Saved data entries
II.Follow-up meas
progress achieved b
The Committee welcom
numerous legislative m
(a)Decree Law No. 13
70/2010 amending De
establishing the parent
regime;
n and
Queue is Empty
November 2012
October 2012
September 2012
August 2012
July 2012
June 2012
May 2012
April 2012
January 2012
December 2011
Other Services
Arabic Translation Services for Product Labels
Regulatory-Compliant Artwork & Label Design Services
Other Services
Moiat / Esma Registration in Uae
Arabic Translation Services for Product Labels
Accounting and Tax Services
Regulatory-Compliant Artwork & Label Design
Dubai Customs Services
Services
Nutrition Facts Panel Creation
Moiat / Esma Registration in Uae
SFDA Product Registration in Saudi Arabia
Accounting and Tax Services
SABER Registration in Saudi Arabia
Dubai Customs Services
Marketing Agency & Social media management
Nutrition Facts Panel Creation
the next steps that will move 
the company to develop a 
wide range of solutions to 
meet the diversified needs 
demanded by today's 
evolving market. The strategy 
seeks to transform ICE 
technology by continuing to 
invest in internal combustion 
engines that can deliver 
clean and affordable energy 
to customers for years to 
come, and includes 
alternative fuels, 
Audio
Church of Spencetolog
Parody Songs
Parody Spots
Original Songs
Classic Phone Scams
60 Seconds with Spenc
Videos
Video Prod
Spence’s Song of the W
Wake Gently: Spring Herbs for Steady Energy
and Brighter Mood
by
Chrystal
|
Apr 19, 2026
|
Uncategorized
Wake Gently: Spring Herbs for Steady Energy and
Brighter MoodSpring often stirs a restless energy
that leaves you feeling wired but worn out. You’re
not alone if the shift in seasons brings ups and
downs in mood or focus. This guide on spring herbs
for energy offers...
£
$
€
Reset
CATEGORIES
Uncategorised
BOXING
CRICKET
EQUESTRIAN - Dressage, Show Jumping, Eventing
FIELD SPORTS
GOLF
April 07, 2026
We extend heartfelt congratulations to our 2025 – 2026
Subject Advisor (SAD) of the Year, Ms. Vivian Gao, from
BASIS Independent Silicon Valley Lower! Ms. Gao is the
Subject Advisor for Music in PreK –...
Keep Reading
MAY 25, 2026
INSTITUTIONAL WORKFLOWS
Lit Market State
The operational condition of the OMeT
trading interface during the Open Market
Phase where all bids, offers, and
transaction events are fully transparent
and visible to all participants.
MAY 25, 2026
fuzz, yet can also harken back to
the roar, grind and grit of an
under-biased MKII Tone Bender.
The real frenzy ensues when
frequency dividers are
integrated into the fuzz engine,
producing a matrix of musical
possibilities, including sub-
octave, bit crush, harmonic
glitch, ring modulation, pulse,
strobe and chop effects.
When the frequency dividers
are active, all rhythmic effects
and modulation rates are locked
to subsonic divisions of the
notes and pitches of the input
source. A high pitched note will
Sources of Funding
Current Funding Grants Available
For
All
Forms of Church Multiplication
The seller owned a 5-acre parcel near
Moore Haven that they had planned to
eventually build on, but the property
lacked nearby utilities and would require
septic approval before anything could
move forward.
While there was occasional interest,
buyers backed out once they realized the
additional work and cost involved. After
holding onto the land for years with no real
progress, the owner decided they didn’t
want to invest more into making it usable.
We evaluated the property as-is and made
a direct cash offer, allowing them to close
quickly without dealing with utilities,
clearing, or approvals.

* **Activity**
Produce only the lines from the line containing "downs in mood" through the line containing "integrated into the", inclusive of both, exactly as they stand in the entries above.

* **Solution for this task**
downs in mood or focus. This guide on spring herbs
for energy offers...
£
$
€
Reset
CATEGORIES
Uncategorised
BOXING
CRICKET
EQUESTRIAN - Dressage, Show Jumping, Eventing
FIELD SPORTS
GOLF
April 07, 2026
We extend heartfelt congratulations to our 2025 – 2026
Subject Advisor (SAD) of the Year, Ms. Vivian Gao, from
BASIS Independent Silicon Valley Lower! Ms. Gao is the
Subject Advisor for Music in PreK –...
Keep Reading
MAY 25, 2026
INSTITUTIONAL WORKFLOWS
Lit Market State
The operational condition of the OMeT
trading interface during the Open Market
Phase where all bids, offers, and
transaction events are fully transparent
and visible to all participants.
MAY 25, 2026
fuzz, yet can also harken back to
the roar, grind and grit of an
under-biased MKII Tone Bender.
The real frenzy ensues when
frequency dividers are
integrated into the fuzz engine,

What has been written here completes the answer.